Темой алексинского клуба была философия войны, но я в своем выступлении сознательно ограничился философией оружейного дела. Тем не менее, несколько заметок по основной теме обсуждения. Сорри, что рваные — это совсем черновик.
1. Есть советский анекдот: «Будет ли война? — Нет, но будет такая борьба за мир, что камня на камне не останется». Он родом из эпохи, когда стало окончательно ясно, что СССР не собирается побеждать капитализм ни в военном, ни даже в мирном противостоянии; и все, чего хотят его вожди — это «ребята, давайте жить дружно». Что характерно, «ребята», услышав такую музыку, решили про себя, что вот тут-то и настал повод поквитаться с красными за десятилетия страха и трепета, устроить им свой Вьетнам и свой «красный май». Можно ныть и жаловаться на коварство негодяев, но вообще-то никакого другого ответа от них ждать и не приходилось. Если ты не опасен, то ты жертва.

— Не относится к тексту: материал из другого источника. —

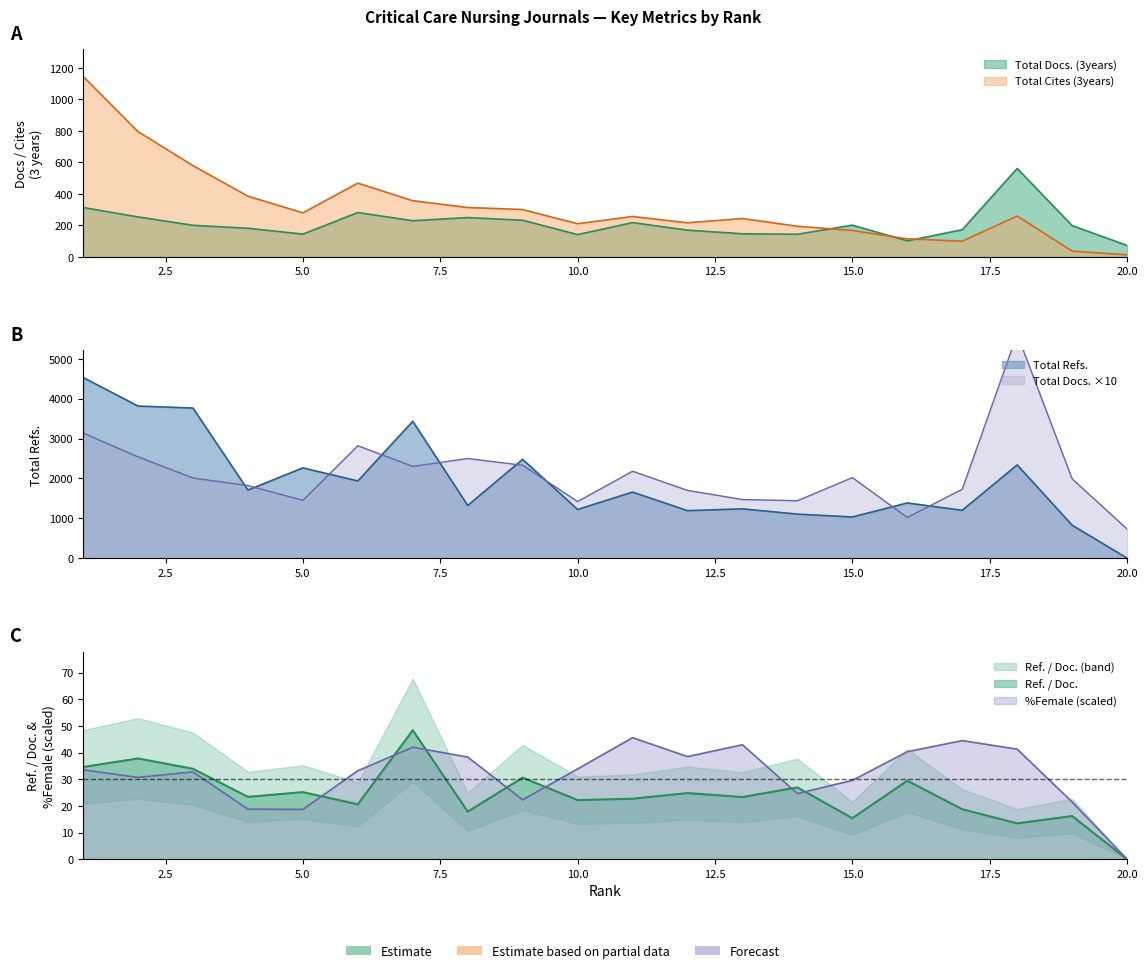

What is the value of the Total Docs. (3years) point at the 7th from the left?

230.0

Почему так? Потому что никуда не делся сам конфликт, лежащий в основе отношений.
2. Часто говорят: военный/вооруженный конфликт; я здесь вижу смысловую неточность. Война — это никакой не «конфликт». Это «после конфликта». Это режим взаимодействия, начинающийся ровно тогда, когда фаза под названием «конфликт» в некотором смысле закончена. То есть стороны определены, их позиции ясны, предмет конфликта никуда не делся, сам конфликт при этом не разрешен и воспринимается как неразрешимый. Тут-то и приходит война. Иначе говоря, конфликт — первоисточник войны, но он не есть сама война, он — по ту сторону, в пространстве, называемом «мир».
3. Война как взаимодействие — не убийство, а лишение силы. Гипотетически можно представить себе войну, в которой вообще никто никого не убивает, но решительный результат вполне достигается. И этот результат в том, что сила была, а ее не стало. В реальности, поскольку первоисточник силы всегда человек, война всегда сопровождается убийством. Но это, повторяю, лишь до тех пор, пока отчуждение человека от силы не стало абсолютным.
4. В логике войны как столкновения сил понятна взаимосвязь философии и оружия, на которую указал Эрн в «от Канта к Круппу». Силу всегда формирует структура. Прочность материала задается не атомами, а формой кристаллической решетки — алмаз и уголь это один и тот же углерод. Соответственно, построение силы есть всегда структурирование, а уничтожение силы — деструкция. Дальше остается разобраться с природой сил, сталкивающихся на войне: это всегда социальные организации (порой из одного человека, но это не такой уж и парадокс), определенным образом структурированные. Армия — силовая проекция социума. Рабочим инструментом такого структурирования всегда выступает знание, которое, в свою очередь, всегда продукт познания — процесса, осуществляемого наукой, но направляемого философией.
5. Промежуточная форма между философией и войной — аскеза, она же «великий джихад»: внутренняя борьба человека за пересоздание его самого. «Брань духовная». Структурируется не только оружие или социальная организация армии; структурируется также сама личность воина, его воля и способность побеждать. «Тема» в греческом изначально — позиция, удерживаемая одним воином; «система» — взаимосвязь этих позиций, образующая воинское подразделение.
6. Философ всегда осуществляет creative destruction, разрушая одни структуры сознания и создавая другие, расширяя пространство познания как такового. Именно поэтому философия становится первоисточником прорывов в новые области знания, а также первоисточником новых типов структур. Соответственно, легко проследить взаимосвязь между невинным трепом Сократа с учениками и боевыми качествами фаланг Македонского, перед которыми оказывается бессильной миллионная армия Дария, сформированная более архаичными и более слабыми структурами мышления.
7. Методологическая задача в этой области — построение модели оценки качества структур мышления с точки зрения их потенциального военного применения. Иначе говоря, метода проецирования тех или иных философских идей в пространство взаимодействия сил, называемого войной. Наиболее перспективный путь гуманизации войны — это буквальная реализация идеи Сунь-Цзы, согласно которой война происходит полностью «в уме», т.е. без непосредственной физической реализации в форме смертоубийства. Там же происходят столкновения, осуществляются победы и признаются поражения. Но практическое воплощение этой утопии невозможно до тех пор, пока «трение реальности» Клаузевица (а на самом деле — дефицит нашего знания о мире даже на физическом уровне, не говоря об антропологическом) раз за разом опрокидывает любые теоретические модели. До этих пор войну приходится не только придумывать, но и воплощать, всякий раз фиксируя разрыв между гипотетической войной и тем, что происходит «на самом деле».